As investigações apontam que o adolescente reatou suas atividades nas redes sociais, interagindo com contas associadas ao Estado Islâmico e outros perfis que promovem o extremismo islâmico. De acordo com a polícia italiana, o jovem demonstrou disposição para agir, inclusive recebendo instruções de uma pessoa em local desconhecido sobre como executar uma ação violenta.

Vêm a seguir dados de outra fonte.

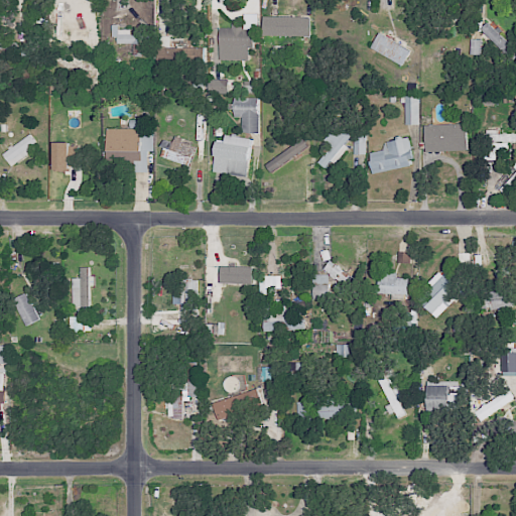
[(310,17),(263,16),(263,35),(309,36),(310,17)]
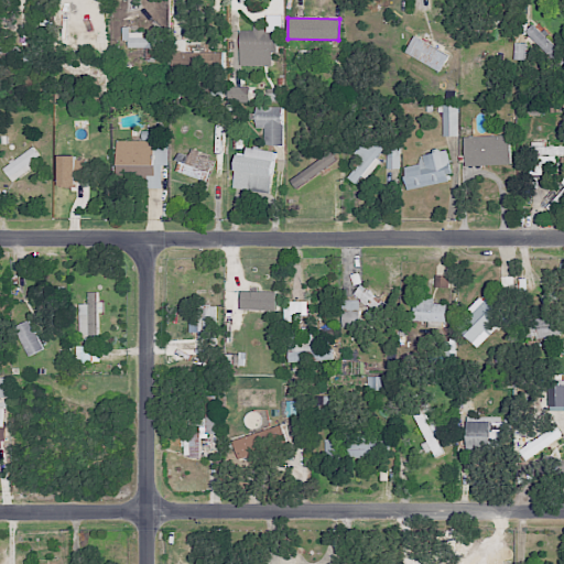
[(524,32),(551,55),(557,47),(542,34),(543,33),(532,23),(524,32)]
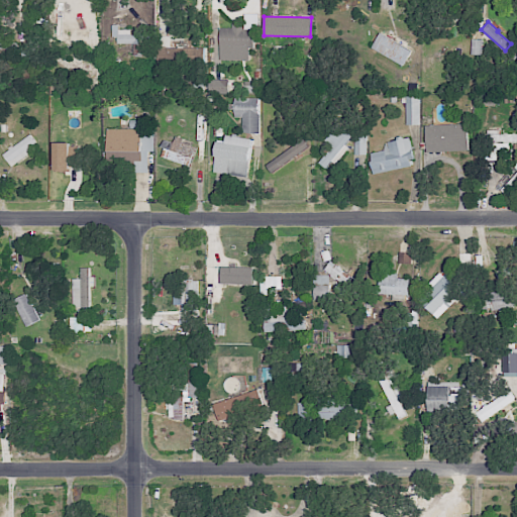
[(253,47),(253,28),(243,28),(243,24),(231,23),(231,28),(220,28),(219,60),(248,61),(249,47),(253,47)]
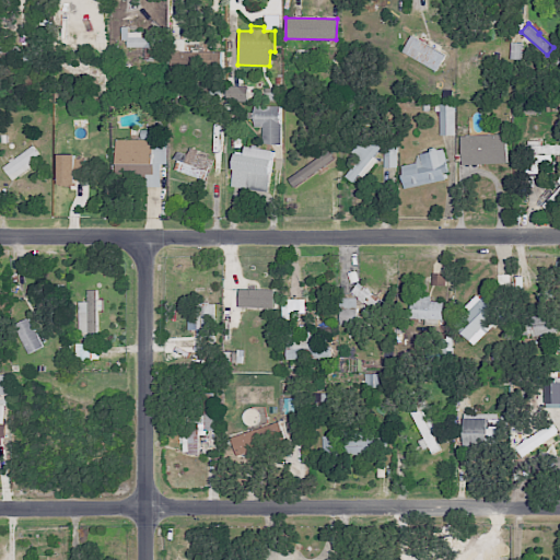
[(403,51),(436,71),(451,47),(416,27),(403,51)]
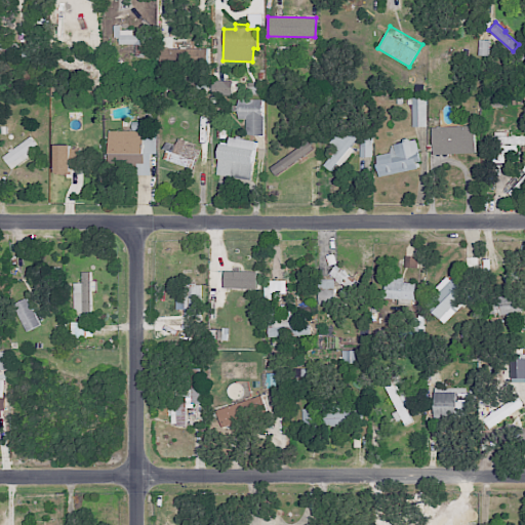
[(117,44),(136,44),(136,49),(151,50),(152,36),(132,35),(133,29),(117,28),(117,44)]
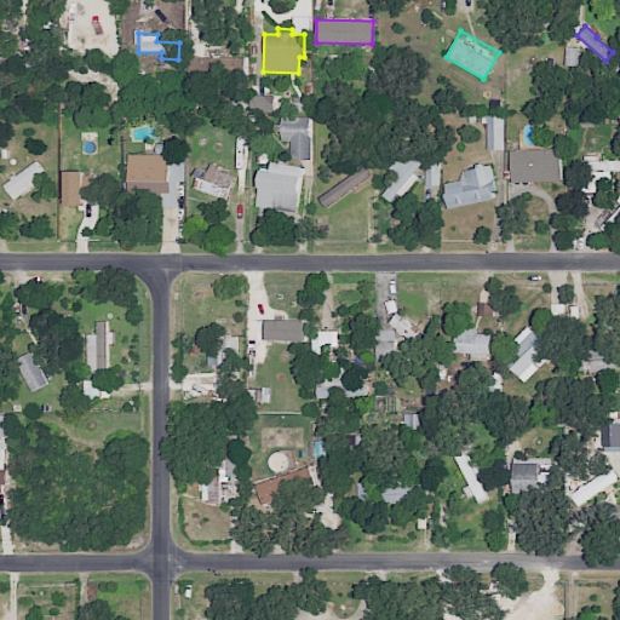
[(205,42),(189,44),(190,84),(212,84),(212,75),(222,75),(222,57),(205,57),(205,42)]
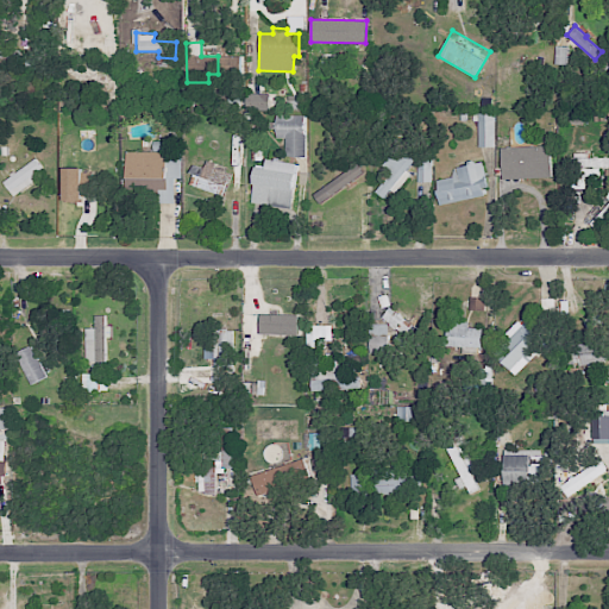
[(270,108),(269,93),(249,94),(249,110),(270,108)]
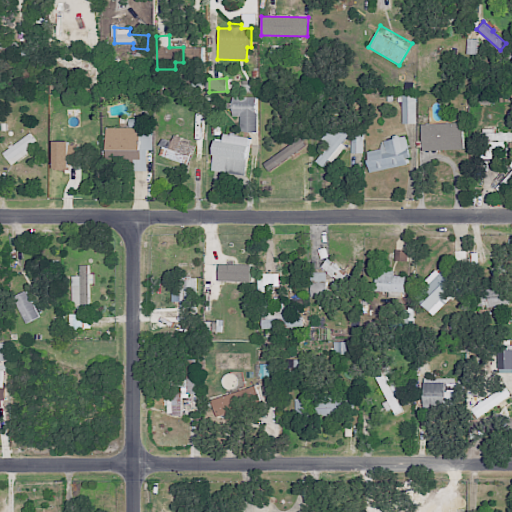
[(415,95),(402,95),(403,123),(416,123),(415,95)]
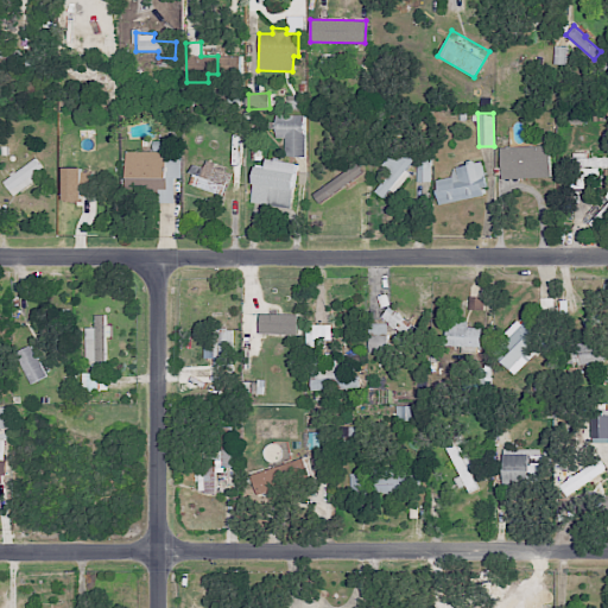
[(305,114),(277,114),(277,137),(286,137),(286,157),(305,157),(305,114)]
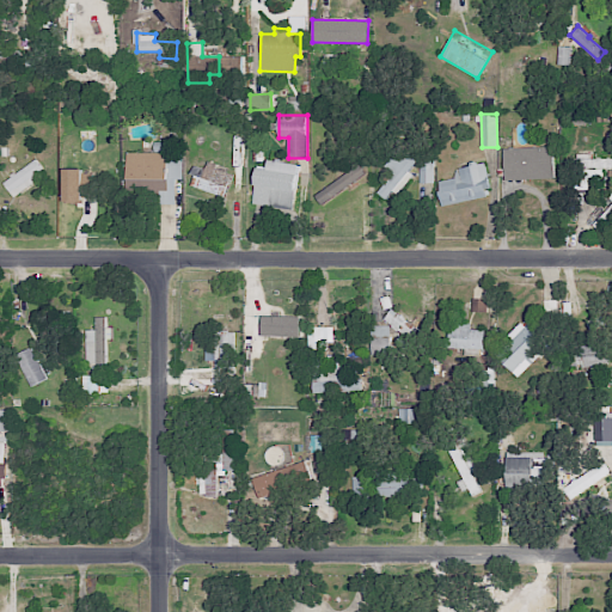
[(554,178),(554,147),(505,148),(505,179),(554,178)]
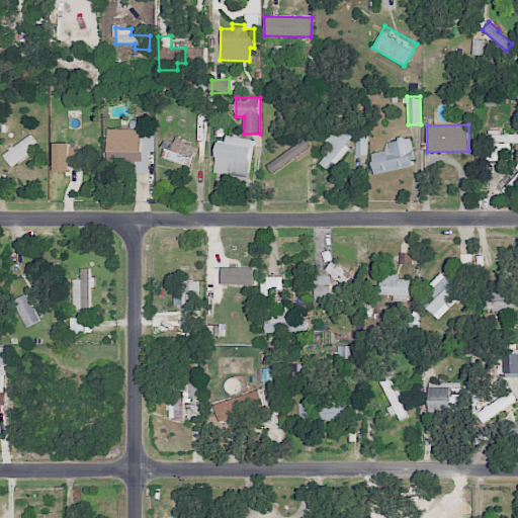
[(329,171),(349,147),(346,144),(352,137),(342,127),(316,160),(329,171)]
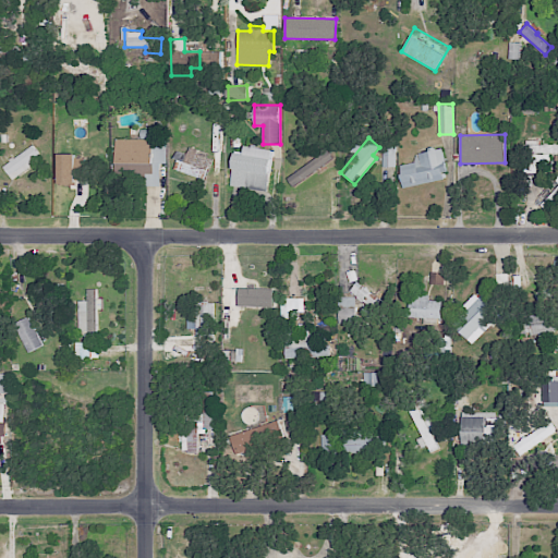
[(159,186),(160,162),(167,162),(167,140),(116,138),(116,172),(144,173),(144,186),(159,186)]
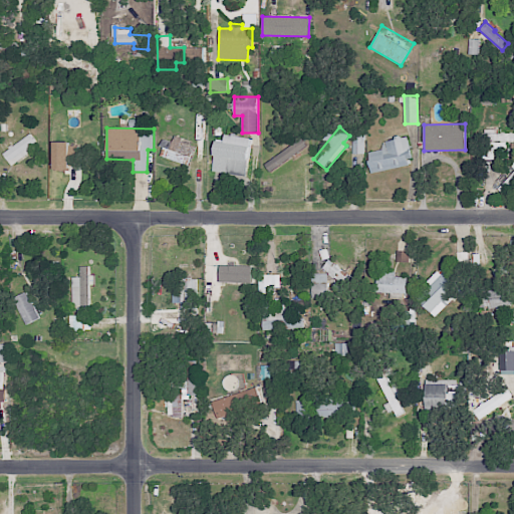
[(506,142),(513,142),(513,133),(478,134),(478,160),(494,160),(494,149),(506,149),(506,142)]
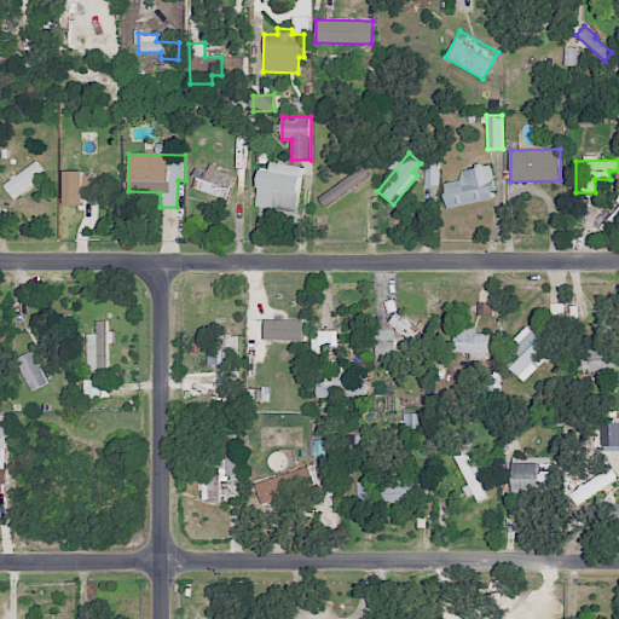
[(296,212),(304,166),(271,161),(271,169),(261,168),(256,206),(296,212)]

Além disso, havia um claro interesse por parte dele em buscar armamento, o que gerou preocupação nas forças de segurança.

As autoridades apreenderam o celular do jovem, que reside na Itália há pelo menos três anos, e encontraram nele uma quantidade significativa de imagens relacionadas a terroristas islâmicos conhecidos. A juíza de instrução Giuditta Merli, responsável por determinar a internação do adolescente, expressou sérias preocupações sobre a natureza do indivíduo, qualificando-o como “perigoso e capaz de cometer atrocidades”. Ela afirmou que não houve mudança em suas crenças ideológicas extremistas, e que, mesmo durante o período de liberdade condicional, ele continuou dedicado ao proselitismo violento.

Merli salientou que, se o jovem não for mantido sob controle, há um alto risco de que ele efetivamente cometa atos de violência extrema, representando uma ameaça significativa à segurança da comunidade. Essa situação ressalta os desafios enfrentados pelas autoridades na prevenção da radicalização entre os jovens e a permanência de ideologias extremistas mesmo em contextos que aparentemente deveriam funcionar como medidas de reabilitação. As ações do tribunal e das forças de segurança buscam garantir a proteção da sociedade e a contenção de qualquer comportamento que possa evoluir para uma ameaça real.